Before writing out the records, remove the pictures; keep everything else exact.

************

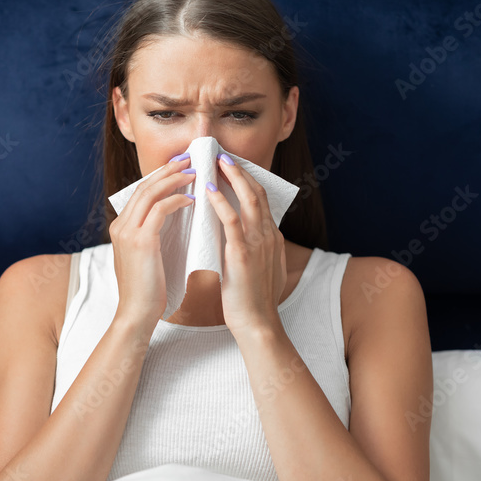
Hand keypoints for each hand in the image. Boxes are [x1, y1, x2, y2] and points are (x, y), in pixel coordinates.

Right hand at [107, 154, 195, 330]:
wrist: (137, 314)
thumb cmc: (149, 290)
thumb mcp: (148, 256)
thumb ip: (154, 235)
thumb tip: (175, 217)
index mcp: (121, 228)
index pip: (141, 192)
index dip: (160, 177)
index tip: (179, 166)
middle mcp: (121, 225)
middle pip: (144, 186)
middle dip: (167, 170)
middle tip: (188, 159)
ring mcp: (128, 232)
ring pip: (150, 193)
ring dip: (173, 180)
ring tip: (193, 172)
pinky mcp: (141, 241)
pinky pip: (160, 210)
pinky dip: (176, 200)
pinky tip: (192, 200)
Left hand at [203, 152, 287, 338]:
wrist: (258, 324)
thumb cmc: (252, 300)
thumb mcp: (256, 268)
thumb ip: (250, 248)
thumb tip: (234, 235)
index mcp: (271, 238)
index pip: (260, 200)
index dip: (246, 181)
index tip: (231, 168)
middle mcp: (268, 236)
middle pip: (256, 193)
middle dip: (240, 171)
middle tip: (222, 155)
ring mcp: (258, 243)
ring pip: (247, 200)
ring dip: (232, 177)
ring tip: (216, 162)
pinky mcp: (243, 254)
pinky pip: (231, 220)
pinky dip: (220, 201)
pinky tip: (209, 190)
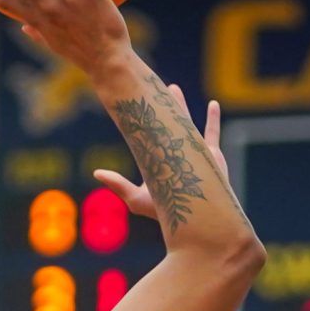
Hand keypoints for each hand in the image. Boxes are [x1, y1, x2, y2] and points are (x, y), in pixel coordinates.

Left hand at [97, 89, 227, 214]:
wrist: (196, 222)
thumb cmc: (165, 215)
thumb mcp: (137, 199)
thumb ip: (118, 185)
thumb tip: (96, 171)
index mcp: (159, 161)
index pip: (147, 135)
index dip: (140, 119)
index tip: (133, 103)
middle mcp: (176, 154)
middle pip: (165, 124)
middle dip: (158, 106)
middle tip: (152, 88)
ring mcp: (194, 153)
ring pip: (186, 123)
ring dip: (180, 106)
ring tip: (174, 89)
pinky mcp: (211, 157)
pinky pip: (212, 133)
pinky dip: (213, 118)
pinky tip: (213, 103)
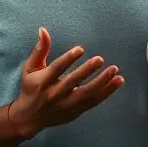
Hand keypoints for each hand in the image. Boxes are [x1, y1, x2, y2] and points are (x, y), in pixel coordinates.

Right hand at [8, 28, 122, 139]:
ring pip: (87, 93)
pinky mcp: (76, 111)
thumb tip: (43, 30)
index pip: (56, 69)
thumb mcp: (30, 68)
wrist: (30, 117)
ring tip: (114, 70)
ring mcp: (67, 104)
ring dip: (102, 82)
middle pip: (73, 81)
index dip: (68, 59)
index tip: (80, 49)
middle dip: (87, 70)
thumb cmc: (30, 87)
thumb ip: (39, 49)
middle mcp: (55, 94)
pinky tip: (117, 82)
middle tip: (100, 59)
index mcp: (42, 82)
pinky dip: (107, 92)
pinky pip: (94, 101)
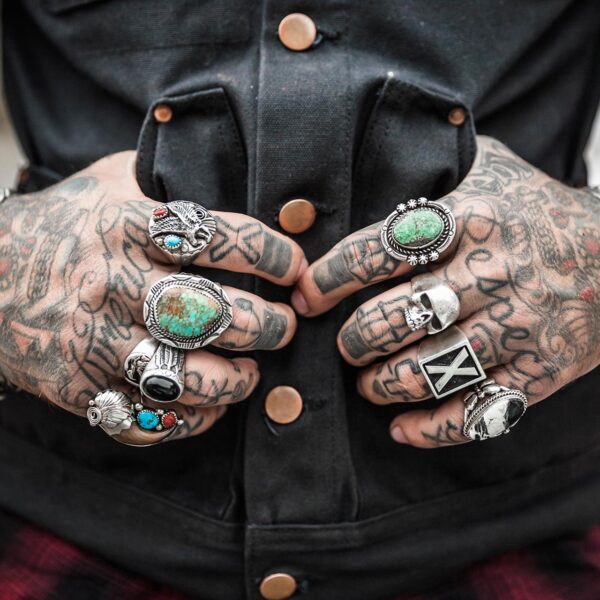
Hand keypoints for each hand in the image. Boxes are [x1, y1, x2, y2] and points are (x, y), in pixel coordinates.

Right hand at [0, 152, 305, 444]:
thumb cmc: (62, 225)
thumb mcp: (109, 179)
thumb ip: (166, 175)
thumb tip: (232, 165)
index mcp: (127, 225)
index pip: (222, 239)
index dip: (274, 256)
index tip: (296, 268)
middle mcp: (114, 285)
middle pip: (214, 315)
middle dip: (270, 326)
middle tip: (285, 325)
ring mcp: (94, 342)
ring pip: (188, 377)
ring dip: (237, 382)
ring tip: (252, 372)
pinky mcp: (78, 388)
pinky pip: (148, 420)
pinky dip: (191, 420)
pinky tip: (210, 405)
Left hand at [293, 136, 599, 447]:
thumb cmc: (539, 210)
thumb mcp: (494, 169)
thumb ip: (440, 161)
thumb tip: (383, 139)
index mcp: (469, 219)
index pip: (376, 252)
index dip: (328, 279)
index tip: (305, 296)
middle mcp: (490, 273)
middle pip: (394, 318)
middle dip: (353, 340)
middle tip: (344, 345)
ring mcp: (518, 327)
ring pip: (427, 369)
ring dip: (382, 384)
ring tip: (369, 382)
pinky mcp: (541, 372)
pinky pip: (477, 413)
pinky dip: (431, 428)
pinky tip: (402, 427)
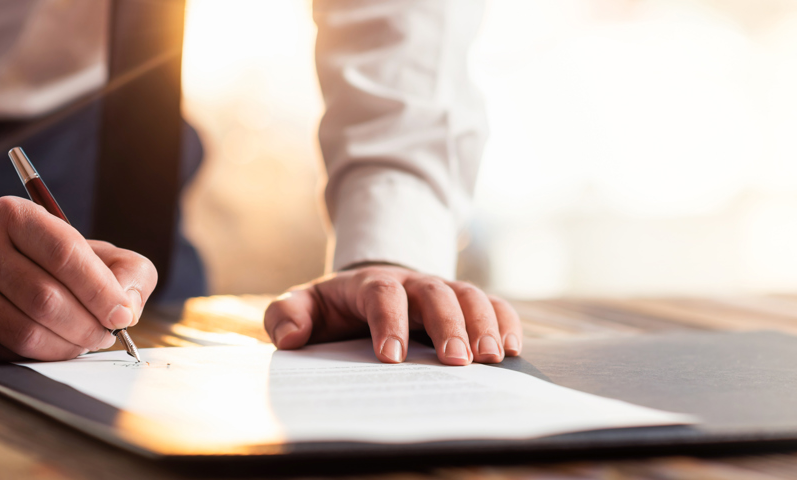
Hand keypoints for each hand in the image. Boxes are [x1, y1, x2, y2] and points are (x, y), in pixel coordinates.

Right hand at [0, 197, 157, 360]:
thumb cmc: (72, 264)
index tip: (122, 315)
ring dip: (68, 344)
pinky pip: (14, 348)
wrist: (30, 273)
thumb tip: (127, 309)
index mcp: (18, 217)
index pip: (63, 253)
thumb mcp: (106, 254)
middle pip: (44, 297)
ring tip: (88, 340)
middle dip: (87, 324)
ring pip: (26, 329)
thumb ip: (131, 272)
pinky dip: (48, 353)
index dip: (98, 290)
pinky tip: (64, 343)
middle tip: (107, 334)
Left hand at [264, 264, 521, 364]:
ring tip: (492, 359)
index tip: (392, 359)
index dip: (389, 323)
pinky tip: (513, 349)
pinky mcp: (462, 303)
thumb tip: (293, 337)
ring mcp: (440, 289)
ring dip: (483, 325)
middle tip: (457, 362)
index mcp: (369, 283)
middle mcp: (411, 282)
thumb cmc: (333, 308)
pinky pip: (491, 304)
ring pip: (469, 295)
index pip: (382, 295)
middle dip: (448, 325)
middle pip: (435, 293)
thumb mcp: (303, 306)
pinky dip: (506, 322)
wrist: (364, 290)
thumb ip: (286, 316)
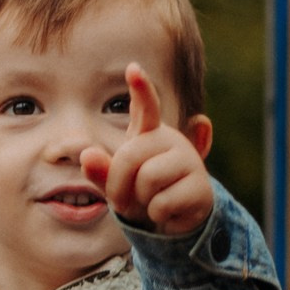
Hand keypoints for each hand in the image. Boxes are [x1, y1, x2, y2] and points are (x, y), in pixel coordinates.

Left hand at [80, 62, 214, 238]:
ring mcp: (189, 161)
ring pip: (148, 179)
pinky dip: (157, 215)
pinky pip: (162, 203)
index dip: (141, 88)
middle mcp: (170, 140)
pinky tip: (169, 212)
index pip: (146, 107)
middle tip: (125, 199)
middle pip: (129, 156)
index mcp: (148, 134)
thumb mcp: (116, 184)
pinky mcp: (201, 186)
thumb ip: (100, 171)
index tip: (133, 69)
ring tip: (151, 202)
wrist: (174, 220)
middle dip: (118, 185)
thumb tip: (87, 155)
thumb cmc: (140, 194)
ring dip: (141, 201)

************

▸ Expected output
Hand keypoints for each hand in the image. Boxes are [x1, y1, x2, y2] and points are (x, y), in pixel coordinates.

Right hand at [107, 154, 195, 330]:
wrist: (137, 314)
thumb cmc: (149, 290)
thumb mcp: (148, 256)
thumb ip: (154, 235)
thumb tip: (175, 217)
index mcp: (121, 228)
index pip: (141, 192)
index dip: (160, 177)
index tip: (179, 166)
middle mcp: (121, 225)
middle pip: (144, 186)
middle dip: (167, 170)
middle tip: (188, 159)
ring mcp: (128, 232)
ring pip: (150, 193)
ring dip: (173, 180)
ring tip: (193, 172)
pinky mcp: (141, 241)
pinky pip: (160, 210)
pinky dip: (176, 200)
pinky tip: (192, 200)
Left hand at [203, 152, 287, 338]:
wrist: (258, 324)
thumb cmc: (252, 300)
thumb mcp: (256, 268)
thumb ip: (250, 248)
thumb tip: (234, 235)
index mcp: (271, 238)
index pip: (260, 200)
index dip: (246, 181)
index tip: (231, 168)
middle mcp: (268, 236)
middle pip: (256, 193)
middle dip: (240, 171)
middle tip: (222, 155)
ring mcp: (258, 243)
ring pip: (247, 200)
ring dip: (232, 177)
ring tip: (216, 162)
pinky mcp: (243, 254)
pinky pip: (231, 220)
pinky dip: (220, 201)
pinky tip: (209, 190)
Hand keypoints for each hand in the image. Boxes are [x1, y1, x2, y2] and points are (x, y), in pixel coordinates.

Left hand at [97, 89, 227, 214]:
wrist: (196, 222)
thumb cmc: (165, 215)
thumb mcp: (137, 199)
thumb ip: (118, 185)
thumb tip: (96, 171)
index mcp: (159, 161)
index pip: (147, 135)
index dip: (140, 119)
index tip: (133, 103)
middle mcp: (176, 154)
middle pip: (165, 124)
middle dip: (158, 106)
middle tip: (152, 88)
ring mcp: (194, 153)
ring pip: (186, 123)
ring dip: (180, 106)
ring tip: (174, 89)
pinky mcp: (211, 157)
pinky pip: (212, 133)
pinky dip: (213, 118)
pinky tip: (213, 103)
Hand keypoints for each hand in the image. Boxes are [x1, y1, x2, y2] and points are (x, y), in pixel coordinates.

Right hand at [8, 28, 122, 139]:
ring pip: (87, 93)
pinky mcp: (76, 111)
thumb tip: (43, 30)
index pip: (56, 69)
thumb mcp: (30, 68)
wrist: (30, 117)
ring tip: (114, 70)
ring mcp: (67, 104)
ring dip: (102, 82)
middle pip: (73, 81)
index dip: (68, 59)
index tip: (80, 49)
middle dip: (87, 70)
thumb cmc: (30, 87)
thumb ip: (39, 49)
middle mcp: (55, 94)
pinky tip: (117, 82)
middle tip: (100, 59)
index mcp: (42, 82)
pinky dip: (107, 92)
pinky pip: (94, 101)
Hand keypoints for each hand in the image. Boxes are [x1, y1, x2, y2] and points are (x, y), in pixel coordinates.

Right hand at [0, 152, 305, 444]:
thumb cmc: (62, 225)
thumb mcp: (109, 179)
thumb ip: (166, 175)
thumb tip: (232, 165)
index mcp: (127, 225)
index pip: (222, 239)
index dip: (274, 256)
index tip: (296, 268)
middle mcp: (114, 285)
middle pip: (214, 315)
middle dip: (270, 326)
middle tip: (285, 325)
ring mcp: (94, 342)
ring pip: (188, 377)
ring dip: (237, 382)
ring tip: (252, 372)
pinky mcp: (78, 388)
pinky pip: (148, 420)
pinky dip: (191, 420)
pinky tip: (210, 405)
Left hand at [293, 136, 599, 447]:
thumb cmc: (539, 210)
thumb mcp: (494, 169)
thumb ip: (440, 161)
thumb tip: (383, 139)
index mcp: (469, 219)
index pip: (376, 252)
index dip: (328, 279)
index tip: (305, 296)
middle mcp: (490, 273)
middle pip: (394, 318)
middle dip: (353, 340)
middle tip: (344, 345)
ring mcp: (518, 327)
ring pip: (427, 369)
ring dip: (382, 384)
ring tip: (369, 382)
pinky mcp: (541, 372)
pinky pip: (477, 413)
pinky dip: (431, 428)
pinky tip: (402, 427)
Hand keypoints for each hand in the image. Boxes are [x1, y1, x2, y2] and points are (x, y), in pixel coordinates.

Right hand at [0, 197, 157, 360]:
thumb cmc: (72, 264)
index tip: (122, 315)
ring dip: (68, 344)
pinky pip: (14, 348)
wrist: (30, 273)
thumb tip: (127, 309)
index mcp: (18, 217)
index pip: (63, 253)
thumb mcp: (106, 254)
middle pip: (44, 297)
ring tip: (88, 340)
middle dip: (87, 324)
ring pip: (26, 329)
thumb ip: (131, 272)
pinky dip: (48, 353)
index dip: (98, 290)
pinky tip: (64, 343)
middle tip: (107, 334)
Left hand at [264, 264, 521, 364]:
ring tip: (492, 359)
index tip: (392, 359)
index dip: (389, 323)
pinky tip: (513, 349)
pinky mcp: (462, 303)
thumb tip: (293, 337)
ring mcp: (440, 289)
ring dip: (483, 325)
middle tip: (457, 362)
index mcp: (369, 283)
middle mcp: (411, 282)
thumb cmc: (333, 308)
pinky pip: (491, 304)
ring pip: (469, 295)
index pip: (382, 295)
middle dip: (448, 325)
middle pip: (435, 293)
thumb mcp: (303, 306)
pinky dip: (506, 322)
wrist: (364, 290)
thumb ip: (286, 316)
Hand keypoints for each hand in the image. Boxes are [x1, y1, x2, y2] and points are (x, y), in pixel coordinates.

Left hand at [80, 62, 214, 238]:
ring mcp: (189, 161)
ring pip: (148, 179)
pinky dip: (157, 215)
pinky pip: (162, 203)
index dip: (141, 88)
middle mcp: (170, 140)
pinky tip: (169, 212)
index pip: (146, 107)
middle tip: (125, 199)
middle pip: (129, 156)
index mcp: (148, 134)
thumb mcp: (116, 184)
pinky mcp: (201, 186)
thumb ip: (100, 171)
index tip: (133, 69)
ring tip: (151, 202)
wrist: (174, 220)
middle dip: (118, 185)
thumb tip: (87, 155)
thumb cmc: (140, 194)
ring dip: (141, 201)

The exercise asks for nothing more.